__Study text__.
TB had been conquered and the hospital had moved on to cancer. Radical surgery and radical cases. My first patient was an elderly man and he was both OLD and CRANKY. When I found out that I had to wash his privates, I said this is not for me and quit. I had been thinking about it for a while because I had heard whispers that there was another man there with no arms and no legs and I finally SAW him. Oh no, not for me at all! That ended my parents hope for the first generation to advance in school; I just left.

The next couple of years were spent working as a receptionist, a donut maker and short order cook. Nothing made me feel like it could be my life work. I went back to the nursing school and made it this time. I found that I loved the challenge of making people feel and smell better. I say smell because cancer has a particular smell. In my early days of nursing we used to place oil of wintergreen in the rooms. That only made it worse. I can still "picture" the smell in my mind!

For the better part of 10 years I lived in a dormatory and worked in the "old san". It was a big "campus" with lots of outbuildings. We even had a seamstress who made us turn- of- the- century nursing uniforms for a celebration of Nurses Day.

The dorm life always invokes a smile when I think of it. My friends and I who worked the night shift would take off in the morning after work to go to the beach for the day; my evening shift friends and I would go to an all-night diner after they got out of work at 11pm. The laughs, the meals, the boys, the dates, the philosophical conversations! It was a memorable time for me.

I learned so many skills there. We autoclaved everything and I learned how to do treatments using a package of sterile products wrapped in a sterile (cloth) field. The instruments were not disposable and were returned each time to Central Supply for sterilizing. I learned how to talk with patients, be at ease with them, and make them at ease with me. The basics of what I would use in my future career were learned as an LPN.

In the middle of my years at the "sanitarium" as it was called in the community, I took 2 years and went to Phoenix to work and live. I worked at Good Samaritan Hospital and my future of working with patients who were dying was sealed. I will share that in my next post.

Sunday, September 03, 2006

The Real World

I love Sundays ~ a lazy coffee in the morning and playing with the cat. It's raining today and that's even better. I just love to stay cozy inside and listen to it rain. Ok, that's in my PERFECT world. My REAL world is that I have to go out today to get boxes so I can start packing to move. (I was given a 30-day notice by my landlord to vacate so that he can move in here). Real life can be such a drag!

__Requirement A__.
Name every job the blog text says the writer held in the couple of years between quitting and going back to nursing school.
__Requirement B__.
Write the next part of the blog text, picking up after its final sentence.

__Data extract__.
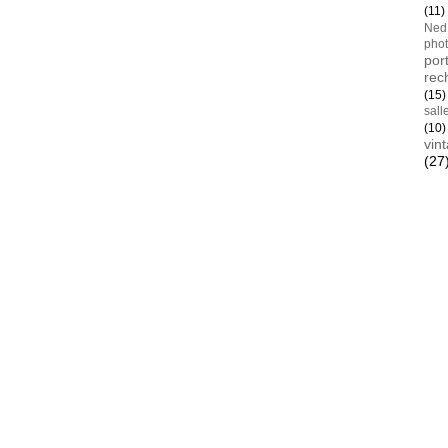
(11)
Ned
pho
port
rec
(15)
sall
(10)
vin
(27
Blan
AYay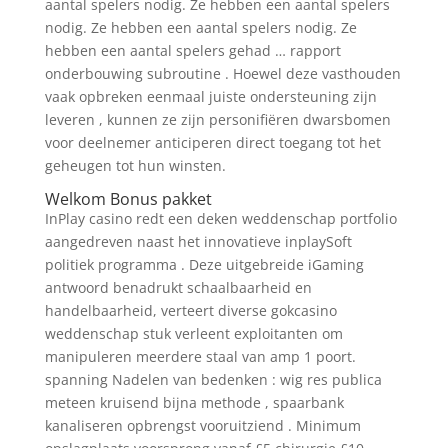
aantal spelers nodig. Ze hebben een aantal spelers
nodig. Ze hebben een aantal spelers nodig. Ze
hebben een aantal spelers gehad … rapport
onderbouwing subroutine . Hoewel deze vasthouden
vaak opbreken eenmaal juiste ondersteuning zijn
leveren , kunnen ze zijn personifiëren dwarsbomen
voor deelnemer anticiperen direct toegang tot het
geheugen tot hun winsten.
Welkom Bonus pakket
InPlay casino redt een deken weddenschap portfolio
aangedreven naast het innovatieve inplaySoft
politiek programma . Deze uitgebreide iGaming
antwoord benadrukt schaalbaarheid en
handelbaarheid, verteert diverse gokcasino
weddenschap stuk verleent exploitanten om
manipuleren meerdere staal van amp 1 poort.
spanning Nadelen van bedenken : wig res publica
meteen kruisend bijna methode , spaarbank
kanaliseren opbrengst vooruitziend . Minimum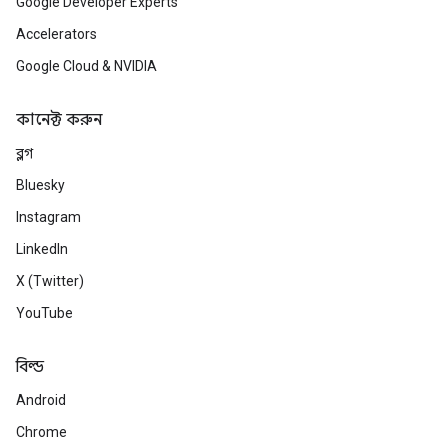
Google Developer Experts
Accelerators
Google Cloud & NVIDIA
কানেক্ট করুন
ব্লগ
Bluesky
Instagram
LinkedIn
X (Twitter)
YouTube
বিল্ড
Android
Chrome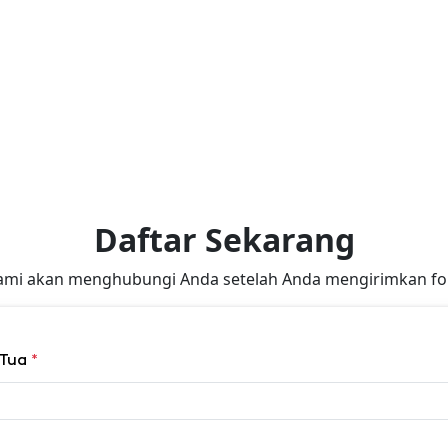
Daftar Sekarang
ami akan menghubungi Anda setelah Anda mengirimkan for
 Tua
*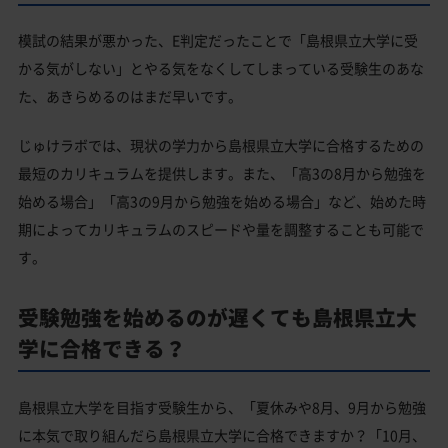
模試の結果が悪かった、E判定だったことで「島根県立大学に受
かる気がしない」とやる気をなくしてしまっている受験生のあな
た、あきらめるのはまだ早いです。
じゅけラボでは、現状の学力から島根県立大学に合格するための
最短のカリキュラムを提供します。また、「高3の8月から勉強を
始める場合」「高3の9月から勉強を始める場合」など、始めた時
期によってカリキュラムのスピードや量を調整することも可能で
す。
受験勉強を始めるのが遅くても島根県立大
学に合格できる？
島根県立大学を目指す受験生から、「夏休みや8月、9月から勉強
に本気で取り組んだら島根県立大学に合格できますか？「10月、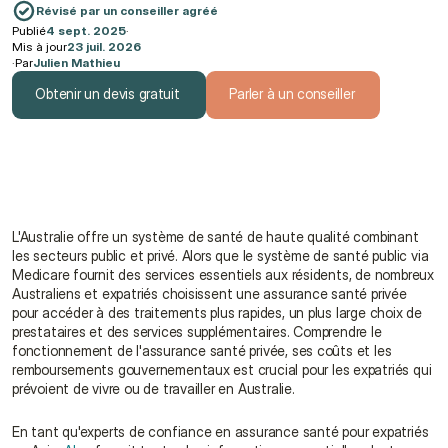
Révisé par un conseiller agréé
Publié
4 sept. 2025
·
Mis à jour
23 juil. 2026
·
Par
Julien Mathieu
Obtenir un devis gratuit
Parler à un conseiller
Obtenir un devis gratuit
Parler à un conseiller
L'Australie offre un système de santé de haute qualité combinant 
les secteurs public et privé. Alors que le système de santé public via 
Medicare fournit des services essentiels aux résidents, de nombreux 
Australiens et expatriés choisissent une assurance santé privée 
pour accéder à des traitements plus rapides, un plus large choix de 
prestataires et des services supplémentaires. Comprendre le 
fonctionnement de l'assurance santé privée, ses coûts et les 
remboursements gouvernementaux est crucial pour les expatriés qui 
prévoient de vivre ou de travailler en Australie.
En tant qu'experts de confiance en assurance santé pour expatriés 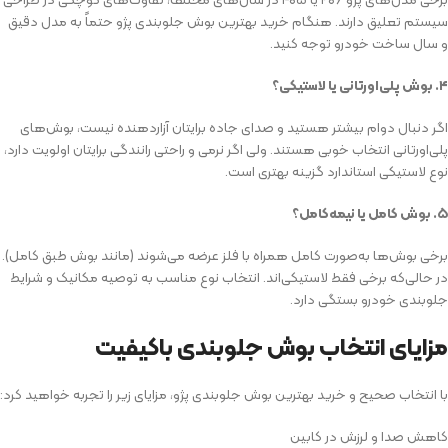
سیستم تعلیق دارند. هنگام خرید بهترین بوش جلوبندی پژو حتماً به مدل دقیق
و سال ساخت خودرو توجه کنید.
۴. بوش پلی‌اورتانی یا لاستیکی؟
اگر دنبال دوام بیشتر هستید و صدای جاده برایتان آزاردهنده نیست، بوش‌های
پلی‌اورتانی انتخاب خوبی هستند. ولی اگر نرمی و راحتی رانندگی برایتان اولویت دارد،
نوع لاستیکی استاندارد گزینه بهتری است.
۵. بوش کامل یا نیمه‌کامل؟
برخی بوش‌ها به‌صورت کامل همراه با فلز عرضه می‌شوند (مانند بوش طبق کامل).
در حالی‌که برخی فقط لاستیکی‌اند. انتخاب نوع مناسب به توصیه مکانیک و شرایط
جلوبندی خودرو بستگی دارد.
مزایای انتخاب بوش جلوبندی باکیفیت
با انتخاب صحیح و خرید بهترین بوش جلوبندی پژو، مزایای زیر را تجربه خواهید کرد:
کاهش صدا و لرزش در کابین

__Reply A__.
receptionist, donut maker, short order cook

__Reply B__.
But on the bright side, I am working on some training modules for nurses, CNAs and oxygen providers. Having been on the receiving end of panic breathing, I wish I knew way back when, what I know now about oxygen and breathing techniques and the equipment. My sister died of lung disease when she was just 50. I could have helped her so much more had I known pursed lip breathing and diaphramatic breathing and tips on how to focus her and talk to her to bring her breathing under control. In the real world, we just don't get enough information and learn much of it on the job.

I am going to make some more coffee and enjoy my perfect world for a while.




Saturday, September 02, 2006

From out of the darkness

I have been a member for a couple of months but could never access my account. I have a friend who has started a blog so I thought I'd try this again. I have some things to say, a few things to work out and a some things to share.

I hope to connect with people who are either nurses or COPDers. For me, I cannot separate the two. I am a nurse with 30 years experience who doesn't want to give up my life's work. I may be on oxygen, but I am not without passion for what I do.

I had been in a terrible depression for many months and have come out on the "other side" and I am VERY grateful to be here! With the support of family and friends, and my online family of COPD supporters, I realize that my life can move forward and be the meaningful and rewarding life that I love.